> _DIRECTIONS_: For the records below, give the number of lines in which "Queries" appears, and add nothing else.

Dataset records
• • • •
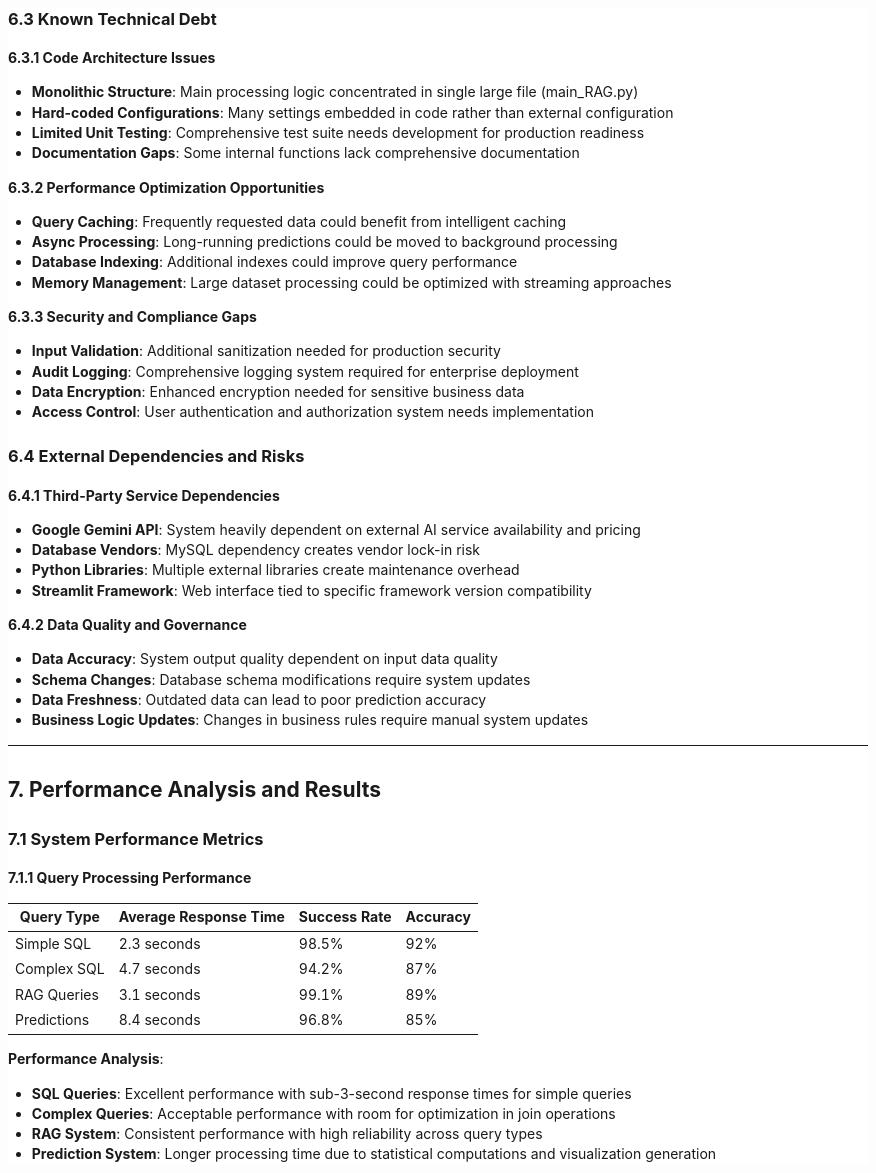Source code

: ### 6.3 Known Technical Debt

**6.3.1 Code Architecture Issues**
- **Monolithic Structure**: Main processing logic concentrated in single large file (main_RAG.py)
- **Hard-coded Configurations**: Many settings embedded in code rather than external configuration
- **Limited Unit Testing**: Comprehensive test suite needs development for production readiness
- **Documentation Gaps**: Some internal functions lack comprehensive documentation

**6.3.2 Performance Optimization Opportunities**
- **Query Caching**: Frequently requested data could benefit from intelligent caching
- **Async Processing**: Long-running predictions could be moved to background processing
- **Database Indexing**: Additional indexes could improve query performance
- **Memory Management**: Large dataset processing could be optimized with streaming approaches

**6.3.3 Security and Compliance Gaps**
- **Input Validation**: Additional sanitization needed for production security
- **Audit Logging**: Comprehensive logging system required for enterprise deployment
- **Data Encryption**: Enhanced encryption needed for sensitive business data
- **Access Control**: User authentication and authorization system needs implementation

### 6.4 External Dependencies and Risks

**6.4.1 Third-Party Service Dependencies**
- **Google Gemini API**: System heavily dependent on external AI service availability and pricing
- **Database Vendors**: MySQL dependency creates vendor lock-in risk
- **Python Libraries**: Multiple external libraries create maintenance overhead
- **Streamlit Framework**: Web interface tied to specific framework version compatibility

**6.4.2 Data Quality and Governance**
- **Data Accuracy**: System output quality dependent on input data quality
- **Schema Changes**: Database schema modifications require system updates
- **Data Freshness**: Outdated data can lead to poor prediction accuracy
- **Business Logic Updates**: Changes in business rules require manual system updates

---

## 7. Performance Analysis and Results

### 7.1 System Performance Metrics

**7.1.1 Query Processing Performance**

| Query Type | Average Response Time | Success Rate | Accuracy |
|------------|----------------------|--------------|----------|
| Simple SQL | 2.3 seconds | 98.5% | 92% |
| Complex SQL | 4.7 seconds | 94.2% | 87% |
| RAG Queries | 3.1 seconds | 99.1% | 89% |
| Predictions | 8.4 seconds | 96.8% | 85% |

**Performance Analysis**:
- **SQL Queries**: Excellent performance with sub-3-second response times for simple queries
- **Complex Queries**: Acceptable performance with room for optimization in join operations
- **RAG System**: Consistent performance with high reliability across query types
- **Prediction System**: Longer processing time due to statistical computations and visualization generation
• • • •
> _EXPECTED ANSWER_: 3